The Tuam babies story presents us with the usual depressing challenges, but some hope.

The challenges include distinguishing the facts from the hysterics and the blame-storming from the truth.

Rosita Boland in The Irish Times did us all a favour by interviewing Catherine Corless, who spent significant time and money researching the deaths at the home.

Boland reported Corless’ dismay that about headlines claiming that the remains of 796 bodies were dumped in a disused sewage tank.

DISTORTIONS

No such discovery took place. No one even knows if the vault was ever used as a septic tank. And they think about 20 bodies were in it anyway. Considering the facts are horrendous in themselves, the distortions are inexcusable.

Historian Sean Lucey has revealed the social context of the “committals” to these Mother and Baby homes. He recounted one case of a girl sent to Bessborough - not by a priest - but by a council official in Kerry on the recommendation of a local “respectable” woman.

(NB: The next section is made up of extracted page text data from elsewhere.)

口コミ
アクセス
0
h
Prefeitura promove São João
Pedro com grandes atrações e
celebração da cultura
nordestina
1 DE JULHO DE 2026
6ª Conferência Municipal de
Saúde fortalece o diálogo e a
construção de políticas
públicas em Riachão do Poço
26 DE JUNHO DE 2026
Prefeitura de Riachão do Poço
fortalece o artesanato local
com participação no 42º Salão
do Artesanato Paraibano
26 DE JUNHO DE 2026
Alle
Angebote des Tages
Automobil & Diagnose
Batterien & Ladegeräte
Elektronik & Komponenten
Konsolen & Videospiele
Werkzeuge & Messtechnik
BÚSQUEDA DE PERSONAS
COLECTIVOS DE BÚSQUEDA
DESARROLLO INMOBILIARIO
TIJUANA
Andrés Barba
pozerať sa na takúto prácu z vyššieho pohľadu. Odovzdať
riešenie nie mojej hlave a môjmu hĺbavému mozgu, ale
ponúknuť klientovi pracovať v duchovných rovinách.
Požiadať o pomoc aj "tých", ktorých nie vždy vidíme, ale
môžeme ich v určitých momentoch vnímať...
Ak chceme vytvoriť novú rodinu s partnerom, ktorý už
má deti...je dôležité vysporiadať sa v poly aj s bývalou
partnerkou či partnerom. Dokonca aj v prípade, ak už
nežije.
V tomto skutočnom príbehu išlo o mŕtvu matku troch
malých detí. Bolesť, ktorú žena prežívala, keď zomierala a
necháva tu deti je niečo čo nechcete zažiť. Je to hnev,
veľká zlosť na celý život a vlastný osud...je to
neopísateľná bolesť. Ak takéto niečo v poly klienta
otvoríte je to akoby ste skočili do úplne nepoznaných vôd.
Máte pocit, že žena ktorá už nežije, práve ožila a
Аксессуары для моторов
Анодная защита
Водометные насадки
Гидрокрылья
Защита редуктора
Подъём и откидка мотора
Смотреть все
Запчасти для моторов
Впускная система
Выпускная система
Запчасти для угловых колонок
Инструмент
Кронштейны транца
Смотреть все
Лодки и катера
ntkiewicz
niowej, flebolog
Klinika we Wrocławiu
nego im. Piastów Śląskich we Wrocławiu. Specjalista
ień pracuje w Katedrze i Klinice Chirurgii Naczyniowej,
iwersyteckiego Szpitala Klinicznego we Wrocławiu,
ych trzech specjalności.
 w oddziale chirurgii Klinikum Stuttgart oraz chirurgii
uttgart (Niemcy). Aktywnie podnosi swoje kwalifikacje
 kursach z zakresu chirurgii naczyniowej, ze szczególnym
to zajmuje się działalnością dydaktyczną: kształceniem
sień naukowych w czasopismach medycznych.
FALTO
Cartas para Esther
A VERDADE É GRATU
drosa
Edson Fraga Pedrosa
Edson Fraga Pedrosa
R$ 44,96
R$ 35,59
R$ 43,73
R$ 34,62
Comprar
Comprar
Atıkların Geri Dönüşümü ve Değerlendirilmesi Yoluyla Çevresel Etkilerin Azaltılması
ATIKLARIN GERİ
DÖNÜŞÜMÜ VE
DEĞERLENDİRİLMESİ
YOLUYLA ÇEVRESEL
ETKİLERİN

When the girl’s father asked if his daughter could come home, the official checked first with this bastion of social acceptability. She said it would be a mistake as it would give poor example to local girls and the official refused the request.

In other words, the regime that existed was not a straightforward case of an authoritarian Church crushing a desperate people. As with the Magdalene Laundries, Tuam existed with the consent and at the behest of the people.

However, this is where hope enters the story. Because although some people try to persuade us that these deaths have been ignored, that just isn’t true.

All over Ireland, good people like Catherine Corless have found ways to right the wrongs that were done to these innocents. In Tuam itself, locals knew the site was a burial ground and treated it accordingly. A grotto was built, roses planted and the site tended.

Corless’ research was motivated by the desire that the names of those buried there would be recorded on some kind of plaque or memorial.

There are people like Catherine everywhere and many have focused on cillini, the burial grounds for unbaptised babies, since the Church decreed that not having been baptised, they couldn’t be properly interred in consecrated ground.